You will need to complete the following fields to define your new policy:

  • Description: Enter a descriptive name for this segmentation policy.

  • Publishing: If set to Disabled, the policy will have no effect on your network, but you will still be able to preview the effects of your policy. If set to Monitoring, the publishing of this policy will be simulated. No firewall rules will be modified on your endpoints, but monitored connections will be flagged if they are in violation of your policy list. If set to published, the identified assets will have their firewalls reconfigured according to this policy.

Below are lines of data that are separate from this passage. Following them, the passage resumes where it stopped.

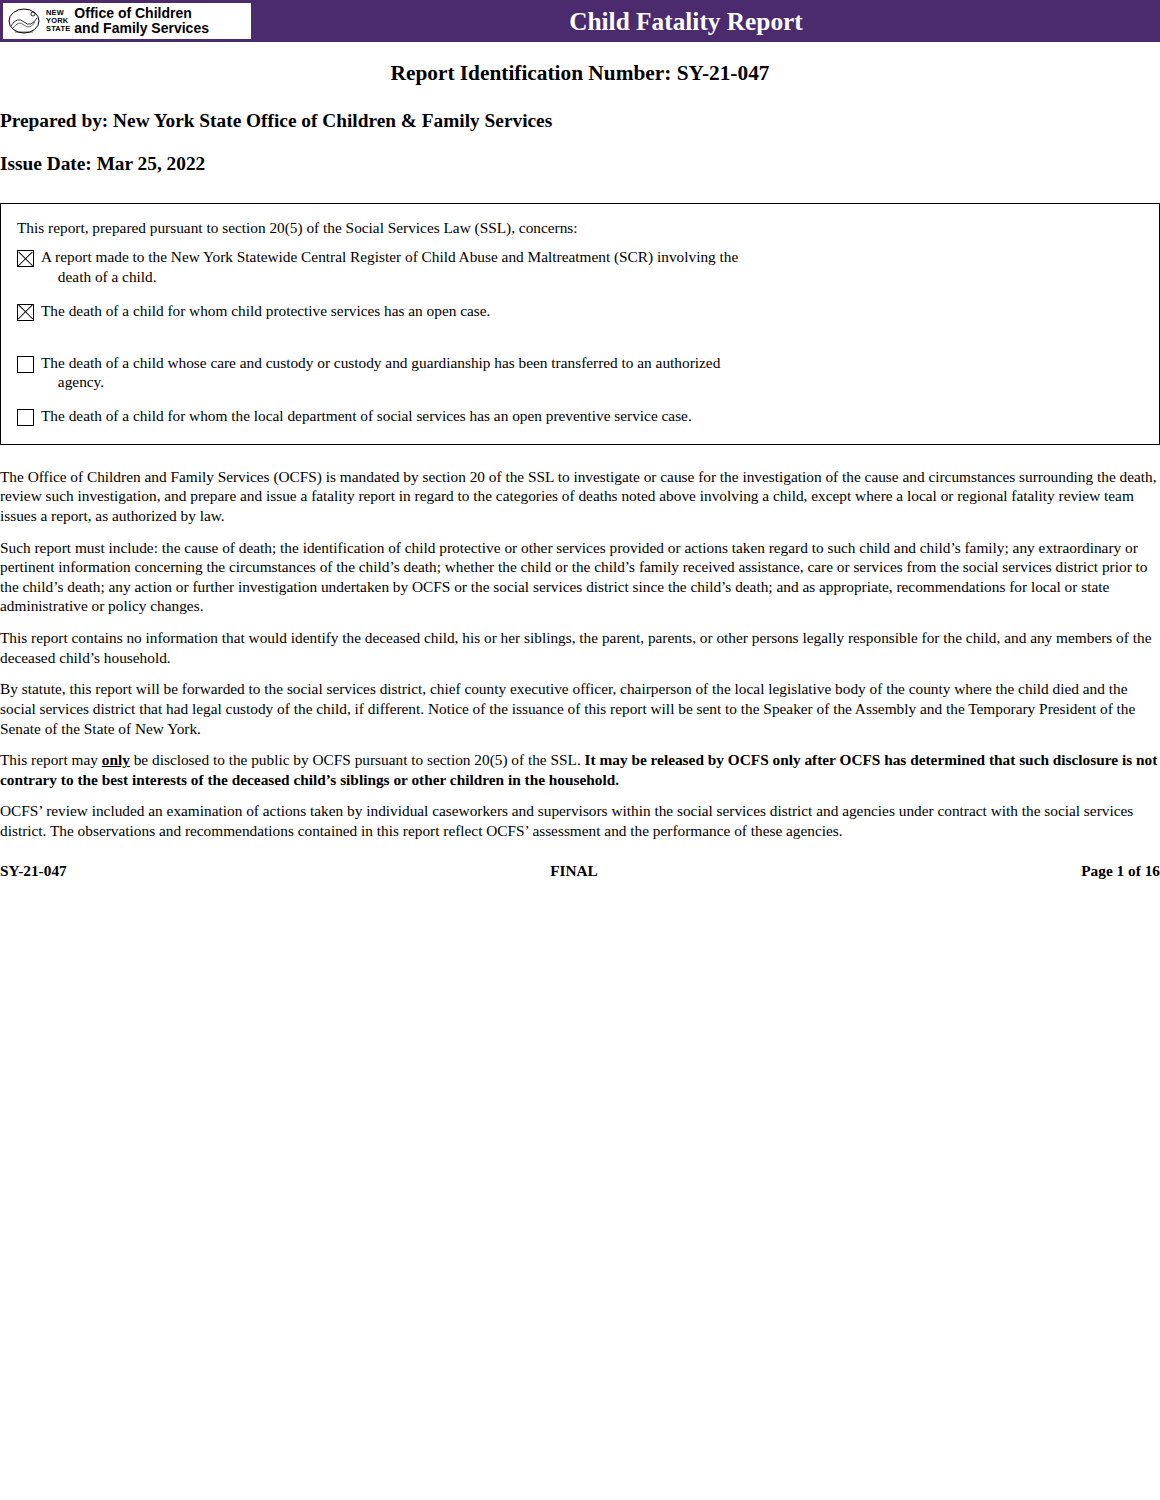NEW
YORK
STATE Office of Children
and Family Services
Child Fatality Report
Report Identification Number: SY-21-047
Prepared by: New York State Office of Children & Family Services
Issue Date: Mar 25, 2022
This report, prepared pursuant to section 20(5) of the Social Services Law (SSL), concerns:
A report made to the New York Statewide Central Register of Child Abuse and Maltreatment (SCR) involving thedeath of a child.
The death of a child for whom child protective services has an open case.
The death of a child whose care and custody or custody and guardianship has been transferred to an authorizedagency.
The death of a child for whom the local department of social services has an open preventive service case.
The Office of Children and Family Services (OCFS) is mandated by section 20 of the SSL to investigate or cause for the investigation of the cause and circumstances surrounding the death, review such investigation, and prepare and issue a fatality report in regard to the categories of deaths noted above involving a child, except where a local or regional fatality review team issues a report, as authorized by law.
Such report must include: the cause of death; the identification of child protective or other services provided or actions taken regard to such child and child’s family; any extraordinary or pertinent information concerning the circumstances of the child’s death; whether the child or the child’s family received assistance, care or services from the social services district prior to the child’s death; any action or further investigation undertaken by OCFS or the social services district since the child’s death; and as appropriate, recommendations for local or state administrative or policy changes.
This report contains no information that would identify the deceased child, his or her siblings, the parent, parents, or other persons legally responsible for the child, and any members of the deceased child’s household.
By statute, this report will be forwarded to the social services district, chief county executive officer, chairperson of the local legislative body of the county where the child died and the social services district that had legal custody of the child, if different. Notice of the issuance of this report will be sent to the Speaker of the Assembly and the Temporary President of the Senate of the State of New York.
This report may only be disclosed to the public by OCFS pursuant to section 20(5) of the SSL. It may be released by OCFS only after OCFS has determined that such disclosure is not contrary to the best interests of the deceased child’s siblings or other children in the household.
OCFS’ review included an examination of actions taken by individual caseworkers and supervisors within the social services district and agencies under contract with the social services district. The observations and recommendations contained in this report reflect OCFS’ assessment and the performance of these agencies.
SY-21-047
FINAL
Page 1 of 16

  • Selector: Choose your segmentation taxonomy and enter the set of taxonomy terms that identifies the assets you would like to allow incoming traffic.

  • Service: Choose the service, or port, over which connections should be allowed in this segment. Custom services can be added on the Management > Services Page.

  • Source: Enter the set of taxonomy terms that identifies the assets you would like to be able to establish connections to the assets identified by the selector field. For each term, choose Exact for the Match field if you would like to identify assets tagged with the exact term specified. If you would instead like to match dynamically based on one of the tags of the selector assets, choose the parent of the term and set the Match field to Same. For example, if an asset identified by the selector field was tagged with Location::US East, then adding a Source term Location with the Match field set to Same will identify assets tagged with Location::US East. This would be useful to create many segments with a single policy if you have assets tagged with many different Location terms.

Before clicking Save and returning to the policies list, click Preview to see how the new policy will affect your network. In this preview table, each row corresponds to an asset identified by the selector field. By clicking the expand arrow, you can see all source assets that are allowed to establish connections to the selector asset over the port specified in the policy.

Policy Preview

If some of the expected assets are missing from this preview, review the configuration of your assets to ensure they are properly tagged and promoted to major versions. Otherwise, click Save to finish creating the segmentation policy.

Like assets, policies also use a version control system which distinguishes between major and minor versions. For this new policy to have an effect on your network, it must be promoted to its next major version. This can be done by clicking Actions > Promote major on the policy.

Policy Promote Major

Policy Enforcement

Once your segmentation policy is published, it must be enforced on the Selector assets to trigger reconfiguration of the inbound firewall rules on these endpoints. In order to enforce the policy, navigate to the appropriate asset in the assets database, and click Actions > Enforce Policies.

Enforce Policies

This will trigger remote execution of the firewall management script which will add the necessary firewall rules to enforce all segmentation policies that have this asset identified by their selector fields. After this script has completed, the endpoint is configured to drop incoming traffic from all sources except for those specified by your segmentation policies.

Note

Before enforcing policies on your first asset, make sure that the three built-in policies are published and promoted to a major version. These policies are responsible for keeping remote access open to the Horizon host once the firewall is reconfigured. If policies are enforced on the asset while these policies are disabled, you will lose access to this endpoint from the Horizon app, and you will need to reopen ports for remote access manually.

To undo this operation and restore the default firewall configuration of this endpoint, navigate to this asset in the assets database, and click Actions > Restore Original.